◆ **Dataset records**:
::::::::::

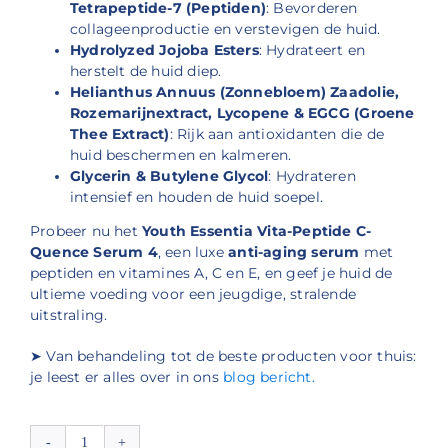
Tetrapeptide-7 (Peptiden)
: Bevorderen
collageenproductie en verstevigen de huid.
Hydrolyzed Jojoba Esters
: Hydrateert en
herstelt de huid diep.
Helianthus Annuus (Zonnebloem) Zaadolie,
Rozemarijnextract, Lycopene & EGCG (Groene
Thee Extract)
: Rijk aan antioxidanten die de
huid beschermen en kalmeren.
Glycerin & Butylene Glycol
: Hydrateren
intensief en houden de huid soepel.
Probeer nu het
Youth Essentia Vita-Peptide C-
Quence Serum 4
, een luxe
anti-aging serum
met
peptiden en vitamines A, C en E, en geef je huid de
ultieme voeding voor een jeugdige, stralende
uitstraling.
➤ Van behandeling tot de beste producten voor thuis:
je leest er alles over in ons
blog bericht.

::::::::::

◆ **Work to be completed**:
Output, exactly and with no other text, the line that contains "Youth Essentia Vita-Peptide" and all lines from there to the end of the records.

◆ **Result of the exercise**:
Youth Essentia Vita-Peptide C-
Quence Serum 4
, een luxe
anti-aging serum
met
peptiden en vitamines A, C en E, en geef je huid de
ultieme voeding voor een jeugdige, stralende
uitstraling.
➤ Van behandeling tot de beste producten voor thuis:
je leest er alles over in ons
blog bericht.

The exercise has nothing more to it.